§ EXERCISE DETAILS
Set down each record below precisely, skipping the pictures.

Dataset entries
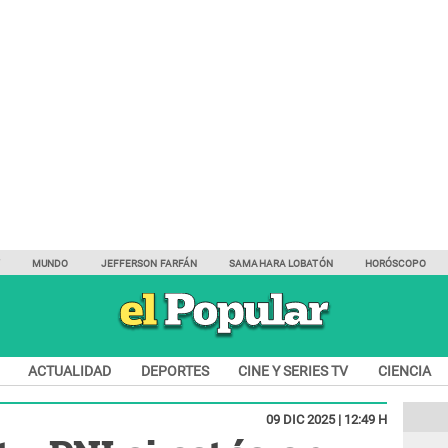
Y
MUNDO
JEFFERSON FARFÁN
SAMAHARA LOBATÓN
HORÓSCOPO
ACTUALIDAD
DEPORTES
CINE Y SERIES TV
CIENCIA
09 DIC 2025 | 12:49 H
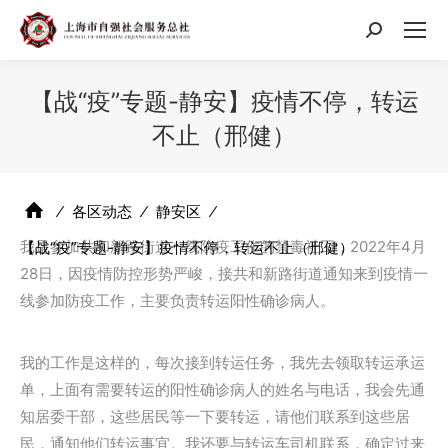
搜
索：
【战“疫”专题-静安】疫情不停，转运
不止（邢健）
⁄
各区动态
⁄
静安区
⁄
我是参加共和新路街道一线防疫工作的禁毒社工，2022年4月
【战“疫”专题-静安】疫情不停，转运不止（邢健）
28日，因疫情防控形势严峻，接共和新路街道通知来到疫情一
线参加防疫工作，主要负责转运阳性确诊病人。
我的工作是这样的，每次接到转运任务，我先去领取转运承运
单，上面有需要转运的阳性确诊病人的姓名与电话，我会先通
知居委干部，这些居民等一下要转运，请他们联系到这些居
民，通知他们转运事宜。我还要与转运车司机联系，确定过来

§ REPLY
Y
MUNDO
JEFFERSON FARFÁN
SAMAHARA LOBATÓN
HORÓSCOPO
ACTUALIDAD
DEPORTES
CINE Y SERIES TV
CIENCIA
09 DIC 2025 | 12:49 H
搜
索：
【战“疫”专题-静安】疫情不停，转运
不止（邢健）
⁄
各区动态
⁄
静安区
⁄
我是参加共和新路街道一线防疫工作的禁毒社工，2022年4月
【战“疫”专题-静安】疫情不停，转运不止（邢健）
28日，因疫情防控形势严峻，接共和新路街道通知来到疫情一
线参加防疫工作，主要负责转运阳性确诊病人。
我的工作是这样的，每次接到转运任务，我先去领取转运承运
单，上面有需要转运的阳性确诊病人的姓名与电话，我会先通
知居委干部，这些居民等一下要转运，请他们联系到这些居
民，通知他们转运事宜。我还要与转运车司机联系，确定过来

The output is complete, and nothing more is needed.